[Opening Dataset excerpts section]
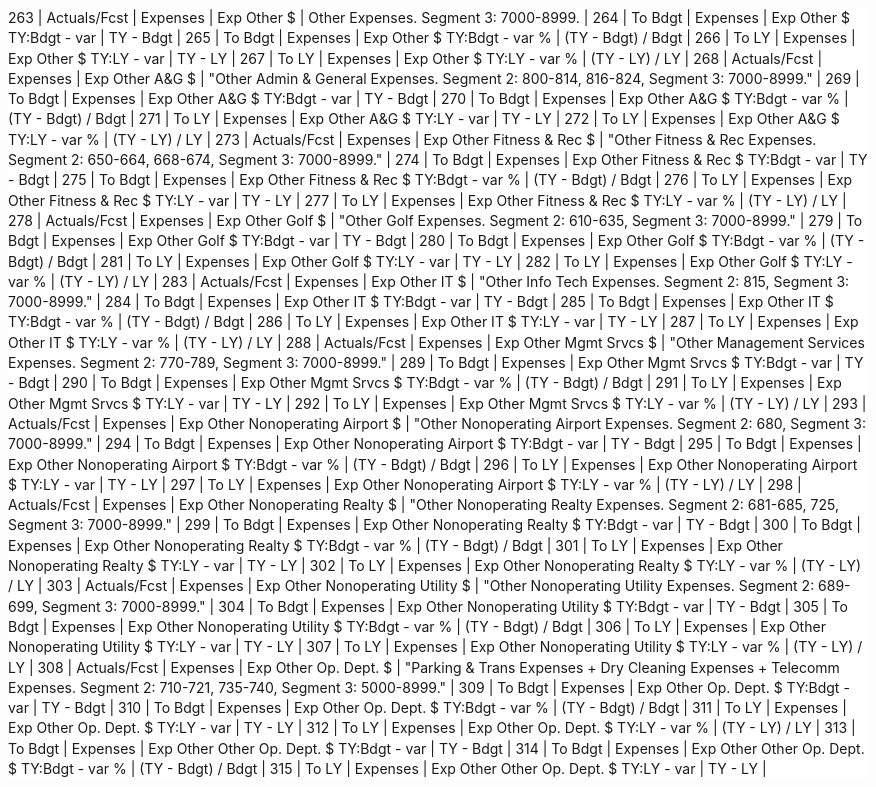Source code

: 263 | Actuals/Fcst  | Expenses  | Exp Other $ | Other Expenses. Segment 3: 7000-8999. |
264 | To Bdgt | Expenses  | Exp Other $ TY:Bdgt - var | TY - Bdgt |
265 | To Bdgt | Expenses  | Exp Other $ TY:Bdgt - var % | (TY - Bdgt) / Bdgt  |
266 | To LY | Expenses  | Exp Other $ TY:LY - var | TY - LY |
267 | To LY | Expenses  | Exp Other $ TY:LY - var % | (TY - LY) / LY  |
268 | Actuals/Fcst  | Expenses  | Exp Other A&G $ | "Other Admin & General Expenses. Segment 2: 800-814, 816-824, Segment 3: 7000-8999."  |
269 | To Bdgt | Expenses  | Exp Other A&G $ TY:Bdgt - var | TY - Bdgt |
270 | To Bdgt | Expenses  | Exp Other A&G $ TY:Bdgt - var % | (TY - Bdgt) / Bdgt  |
271 | To LY | Expenses  | Exp Other A&G $ TY:LY - var | TY - LY |
272 | To LY | Expenses  | Exp Other A&G $ TY:LY - var % | (TY - LY) / LY  |
273 | Actuals/Fcst  | Expenses  | Exp Other Fitness & Rec $ | "Other Fitness & Rec Expenses. Segment 2: 650-664, 668-674, Segment 3: 7000-8999."  |
274 | To Bdgt | Expenses  | Exp Other Fitness & Rec $ TY:Bdgt - var | TY - Bdgt |
275 | To Bdgt | Expenses  | Exp Other Fitness & Rec $ TY:Bdgt - var % | (TY - Bdgt) / Bdgt  |
276 | To LY | Expenses  | Exp Other Fitness & Rec $ TY:LY - var | TY - LY |
277 | To LY | Expenses  | Exp Other Fitness & Rec $ TY:LY - var % | (TY - LY) / LY  |
278 | Actuals/Fcst  | Expenses  | Exp Other Golf $  | "Other Golf Expenses. Segment 2: 610-635, Segment 3: 7000-8999."  |
279 | To Bdgt | Expenses  | Exp Other Golf $ TY:Bdgt - var  | TY - Bdgt |
280 | To Bdgt | Expenses  | Exp Other Golf $ TY:Bdgt - var %  | (TY - Bdgt) / Bdgt  |
281 | To LY | Expenses  | Exp Other Golf $ TY:LY - var  | TY - LY |
282 | To LY | Expenses  | Exp Other Golf $ TY:LY - var %  | (TY - LY) / LY  |
283 | Actuals/Fcst  | Expenses  | Exp Other IT $  | "Other Info Tech Expenses. Segment 2: 815, Segment 3: 7000-8999." |
284 | To Bdgt | Expenses  | Exp Other IT $ TY:Bdgt - var  | TY - Bdgt |
285 | To Bdgt | Expenses  | Exp Other IT $ TY:Bdgt - var %  | (TY - Bdgt) / Bdgt  |
286 | To LY | Expenses  | Exp Other IT $ TY:LY - var  | TY - LY |
287 | To LY | Expenses  | Exp Other IT $ TY:LY - var %  | (TY - LY) / LY  |
288 | Actuals/Fcst  | Expenses  | Exp Other Mgmt Srvcs $  | "Other Management Services Expenses. Segment 2: 770-789, Segment 3: 7000-8999." |
289 | To Bdgt | Expenses  | Exp Other Mgmt Srvcs $ TY:Bdgt - var  | TY - Bdgt |
290 | To Bdgt | Expenses  | Exp Other Mgmt Srvcs $ TY:Bdgt - var %  | (TY - Bdgt) / Bdgt  |
291 | To LY | Expenses  | Exp Other Mgmt Srvcs $ TY:LY - var  | TY - LY |
292 | To LY | Expenses  | Exp Other Mgmt Srvcs $ TY:LY - var %  | (TY - LY) / LY  |
293 | Actuals/Fcst  | Expenses  | Exp Other Nonoperating Airport $  | "Other Nonoperating Airport Expenses. Segment 2: 680, Segment 3: 7000-8999."  |
294 | To Bdgt | Expenses  | Exp Other Nonoperating Airport $ TY:Bdgt - var  | TY - Bdgt |
295 | To Bdgt | Expenses  | Exp Other Nonoperating Airport $ TY:Bdgt - var %  | (TY - Bdgt) / Bdgt  |
296 | To LY | Expenses  | Exp Other Nonoperating Airport $ TY:LY - var  | TY - LY |
297 | To LY | Expenses  | Exp Other Nonoperating Airport $ TY:LY - var %  | (TY - LY) / LY  |
298 | Actuals/Fcst  | Expenses  | Exp Other Nonoperating Realty $ | "Other Nonoperating Realty Expenses. Segment 2: 681-685, 725, Segment 3: 7000-8999."  |
299 | To Bdgt | Expenses  | Exp Other Nonoperating Realty $ TY:Bdgt - var | TY - Bdgt |
300 | To Bdgt | Expenses  | Exp Other Nonoperating Realty $ TY:Bdgt - var % | (TY - Bdgt) / Bdgt  |
301 | To LY | Expenses  | Exp Other Nonoperating Realty $ TY:LY - var | TY - LY |
302 | To LY | Expenses  | Exp Other Nonoperating Realty $ TY:LY - var % | (TY - LY) / LY  |
303 | Actuals/Fcst  | Expenses  | Exp Other Nonoperating Utility $  | "Other Nonoperating Utility Expenses. Segment 2: 689-699, Segment 3: 7000-8999."  |
304 | To Bdgt | Expenses  | Exp Other Nonoperating Utility $ TY:Bdgt - var  | TY - Bdgt |
305 | To Bdgt | Expenses  | Exp Other Nonoperating Utility $ TY:Bdgt - var %  | (TY - Bdgt) / Bdgt  |
306 | To LY | Expenses  | Exp Other Nonoperating Utility $ TY:LY - var  | TY - LY |
307 | To LY | Expenses  | Exp Other Nonoperating Utility $ TY:LY - var %  | (TY - LY) / LY  |
308 | Actuals/Fcst  | Expenses  | Exp Other Op. Dept. $ | "Parking & Trans Expenses + Dry Cleaning Expenses + Telecomm Expenses. Segment 2: 710-721, 735-740, Segment 3: 5000-8999."  |
309 | To Bdgt | Expenses  | Exp Other Op. Dept. $ TY:Bdgt - var | TY - Bdgt |
310 | To Bdgt | Expenses  | Exp Other Op. Dept. $ TY:Bdgt - var % | (TY - Bdgt) / Bdgt  |
311 | To LY | Expenses  | Exp Other Op. Dept. $ TY:LY - var | TY - LY |
312 | To LY | Expenses  | Exp Other Op. Dept. $ TY:LY - var % | (TY - LY) / LY  |
313 | To Bdgt | Expenses  | Exp Other Other Op. Dept. $ TY:Bdgt - var | TY - Bdgt |
314 | To Bdgt | Expenses  | Exp Other Other Op. Dept. $ TY:Bdgt - var % | (TY - Bdgt) / Bdgt  |
315 | To LY | Expenses  | Exp Other Other Op. Dept. $ TY:LY - var | TY - LY |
[Closing Dataset excerpts section]
Retype the lines of the rows exactly, starting at the line that contains "3: 7000-8999. |" and ending at the line that contains "287 | To LY".

: 263 | Actuals/Fcst  | Expenses  | Exp Other $ | Other Expenses. Segment 3: 7000-8999. |
264 | To Bdgt | Expenses  | Exp Other $ TY:Bdgt - var | TY - Bdgt |
265 | To Bdgt | Expenses  | Exp Other $ TY:Bdgt - var % | (TY - Bdgt) / Bdgt  |
266 | To LY | Expenses  | Exp Other $ TY:LY - var | TY - LY |
267 | To LY | Expenses  | Exp Other $ TY:LY - var % | (TY - LY) / LY  |
268 | Actuals/Fcst  | Expenses  | Exp Other A&G $ | "Other Admin & General Expenses. Segment 2: 800-814, 816-824, Segment 3: 7000-8999."  |
269 | To Bdgt | Expenses  | Exp Other A&G $ TY:Bdgt - var | TY - Bdgt |
270 | To Bdgt | Expenses  | Exp Other A&G $ TY:Bdgt - var % | (TY - Bdgt) / Bdgt  |
271 | To LY | Expenses  | Exp Other A&G $ TY:LY - var | TY - LY |
272 | To LY | Expenses  | Exp Other A&G $ TY:LY - var % | (TY - LY) / LY  |
273 | Actuals/Fcst  | Expenses  | Exp Other Fitness & Rec $ | "Other Fitness & Rec Expenses. Segment 2: 650-664, 668-674, Segment 3: 7000-8999."  |
274 | To Bdgt | Expenses  | Exp Other Fitness & Rec $ TY:Bdgt - var | TY - Bdgt |
275 | To Bdgt | Expenses  | Exp Other Fitness & Rec $ TY:Bdgt - var % | (TY - Bdgt) / Bdgt  |
276 | To LY | Expenses  | Exp Other Fitness & Rec $ TY:LY - var | TY - LY |
277 | To LY | Expenses  | Exp Other Fitness & Rec $ TY:LY - var % | (TY - LY) / LY  |
278 | Actuals/Fcst  | Expenses  | Exp Other Golf $  | "Other Golf Expenses. Segment 2: 610-635, Segment 3: 7000-8999."  |
279 | To Bdgt | Expenses  | Exp Other Golf $ TY:Bdgt - var  | TY - Bdgt |
280 | To Bdgt | Expenses  | Exp Other Golf $ TY:Bdgt - var %  | (TY - Bdgt) / Bdgt  |
281 | To LY | Expenses  | Exp Other Golf $ TY:LY - var  | TY - LY |
282 | To LY | Expenses  | Exp Other Golf $ TY:LY - var %  | (TY - LY) / LY  |
283 | Actuals/Fcst  | Expenses  | Exp Other IT $  | "Other Info Tech Expenses. Segment 2: 815, Segment 3: 7000-8999." |
284 | To Bdgt | Expenses  | Exp Other IT $ TY:Bdgt - var  | TY - Bdgt |
285 | To Bdgt | Expenses  | Exp Other IT $ TY:Bdgt - var %  | (TY - Bdgt) / Bdgt  |
286 | To LY | Expenses  | Exp Other IT $ TY:LY - var  | TY - LY |
287 | To LY | Expenses  | Exp Other IT $ TY:LY - var %  | (TY - LY) / LY  |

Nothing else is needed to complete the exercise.